■ TASK INSTRUCTIONS:
Repeat exactly, and only, the lines of the entries below from the one with "година, околу 20:40" through the one with "Истражителите излегоа на местото", both ends included.

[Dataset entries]

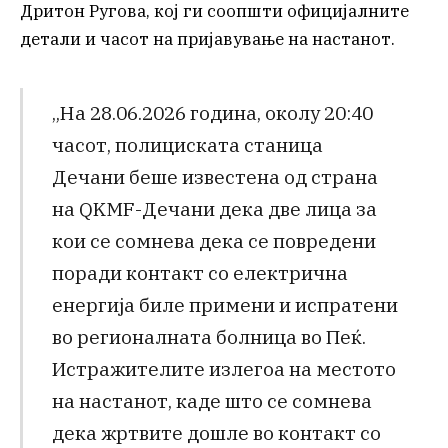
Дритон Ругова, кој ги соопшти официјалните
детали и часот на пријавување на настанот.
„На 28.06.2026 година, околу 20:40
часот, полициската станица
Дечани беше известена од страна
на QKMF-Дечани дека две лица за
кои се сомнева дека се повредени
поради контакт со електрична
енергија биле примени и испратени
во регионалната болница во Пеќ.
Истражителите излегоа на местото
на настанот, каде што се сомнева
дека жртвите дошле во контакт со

---

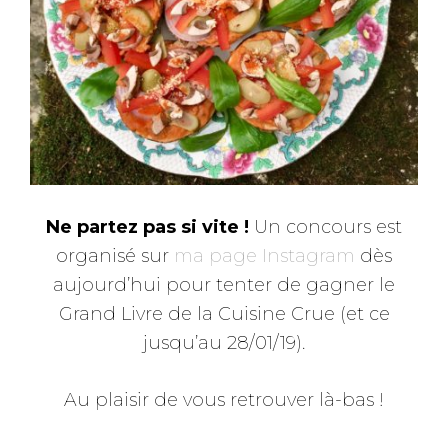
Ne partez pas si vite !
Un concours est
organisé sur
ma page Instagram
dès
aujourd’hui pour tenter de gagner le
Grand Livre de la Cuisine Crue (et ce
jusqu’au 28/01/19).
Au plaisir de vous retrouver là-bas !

...

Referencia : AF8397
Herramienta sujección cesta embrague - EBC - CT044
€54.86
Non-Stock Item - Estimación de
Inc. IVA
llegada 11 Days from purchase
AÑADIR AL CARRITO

■ YOUR SOLUTION:
„На 28.06.2026 година, околу 20:40
часот, полициската станица
Дечани беше известена од страна
на QKMF-Дечани дека две лица за
кои се сомнева дека се повредени
поради контакт со електрична
енергија биле примени и испратени
во регионалната болница во Пеќ.
Истражителите излегоа на местото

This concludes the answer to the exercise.